TASK INPUTS =>
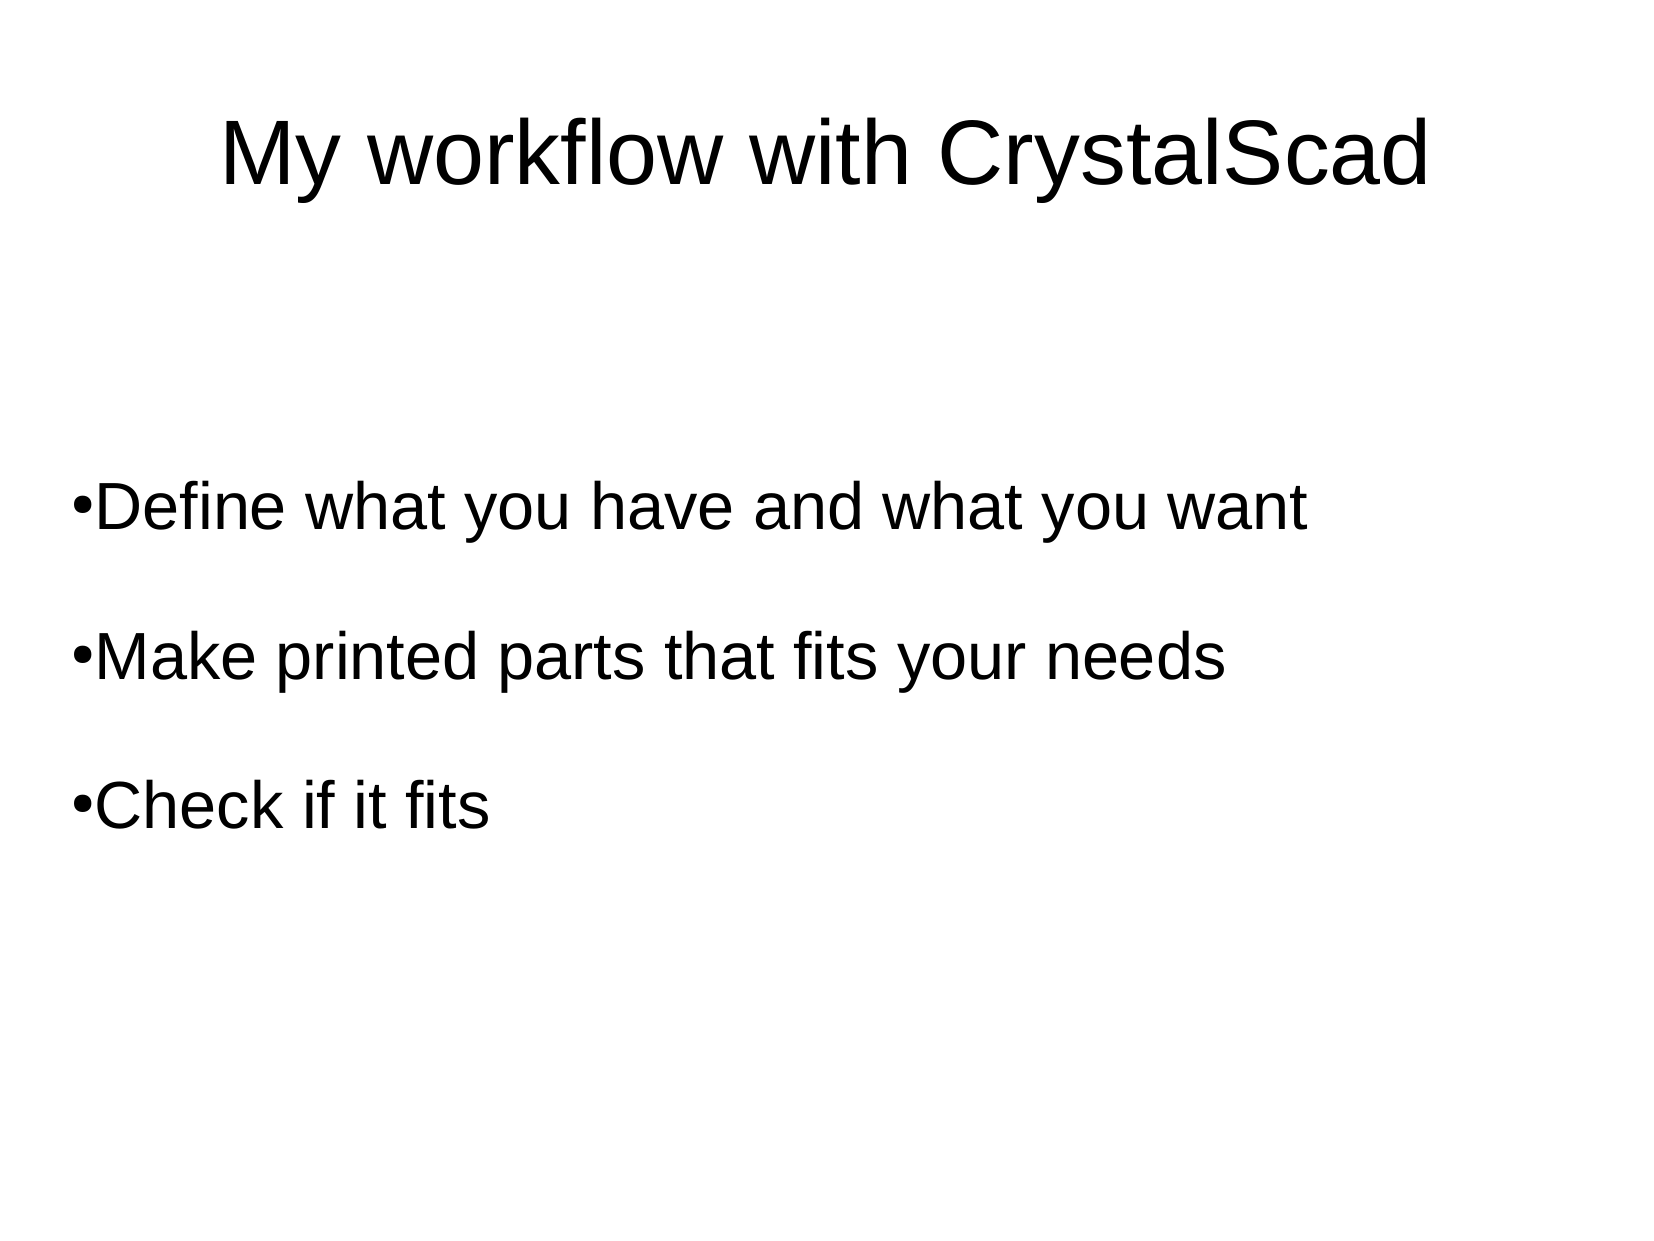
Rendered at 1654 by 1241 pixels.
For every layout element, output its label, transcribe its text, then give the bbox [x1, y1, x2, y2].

title My workflow with CrystalScad [82, 49, 1571, 257]
text_box Define what you have and what you want Make printed parts that fits your needs Check if it fits [70, 296, 1560, 1016]
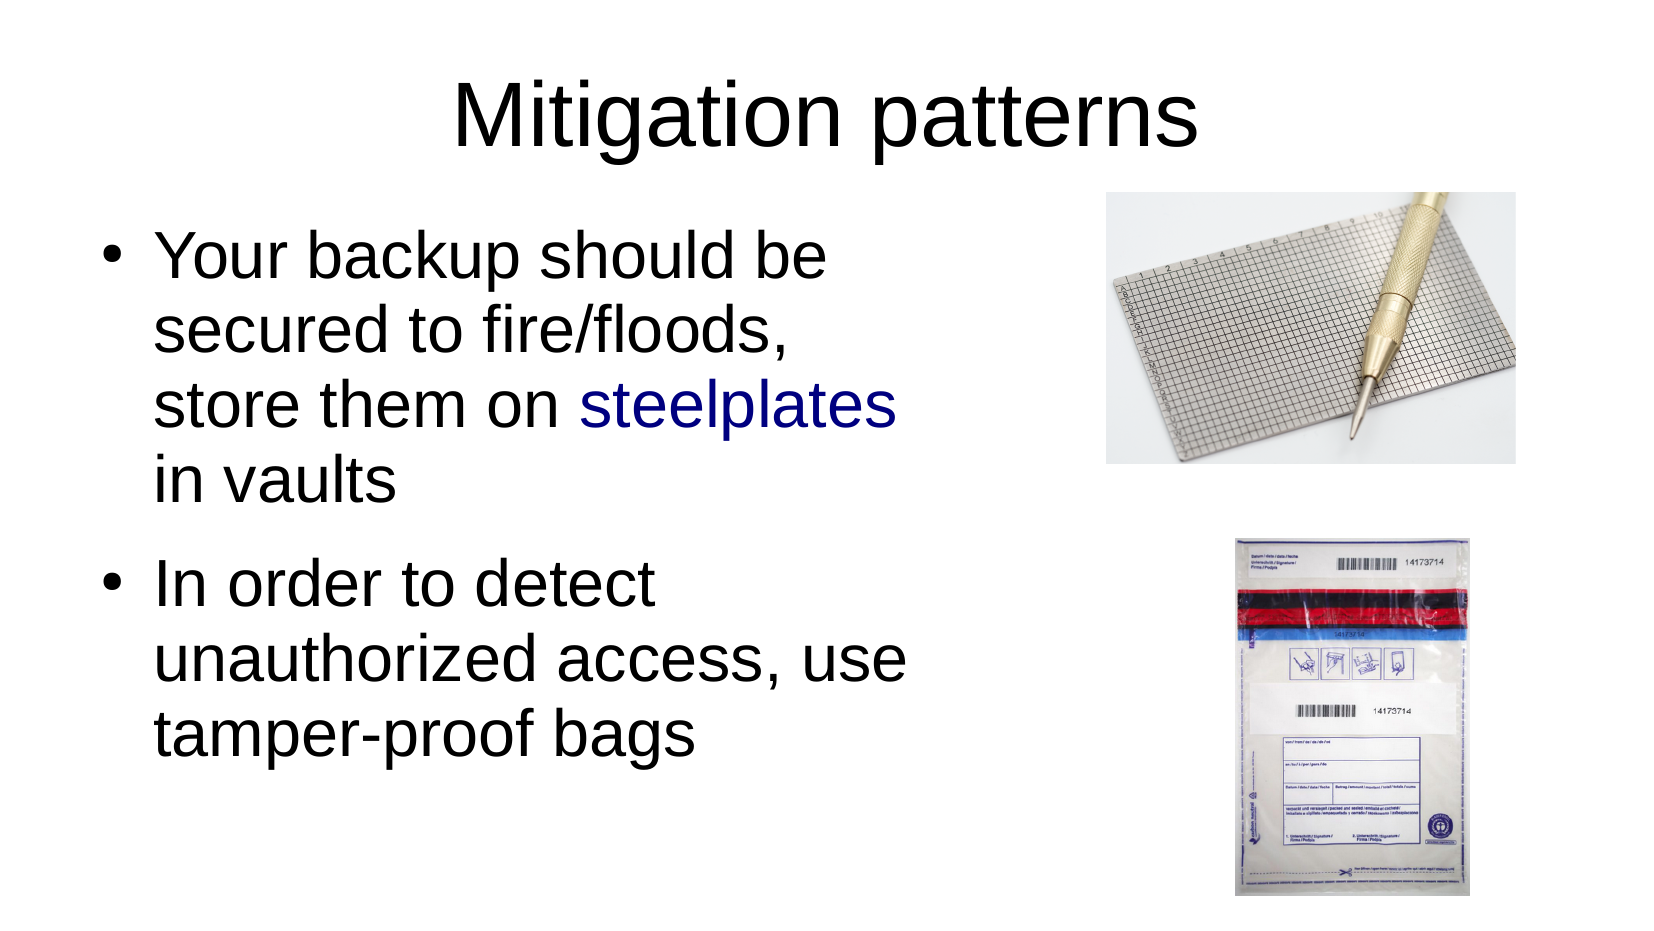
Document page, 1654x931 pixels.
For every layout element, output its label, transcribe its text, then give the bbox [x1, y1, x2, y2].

picture [1106, 192, 1516, 464]
picture [1230, 524, 1472, 901]
list Your backup should be secured to fire/floods, store them on steelplates in vaults In order to detect unauthorized access, use tamper-proof bags [82, 217, 916, 856]
title Mitigation patterns [82, 37, 1571, 193]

EXERCISE INSTRUCTIONS => State how many of the lines above contain the string "pixels", treating upper and lower case as different. Give only the number.

ANSWER TO THE PROBLEM => 2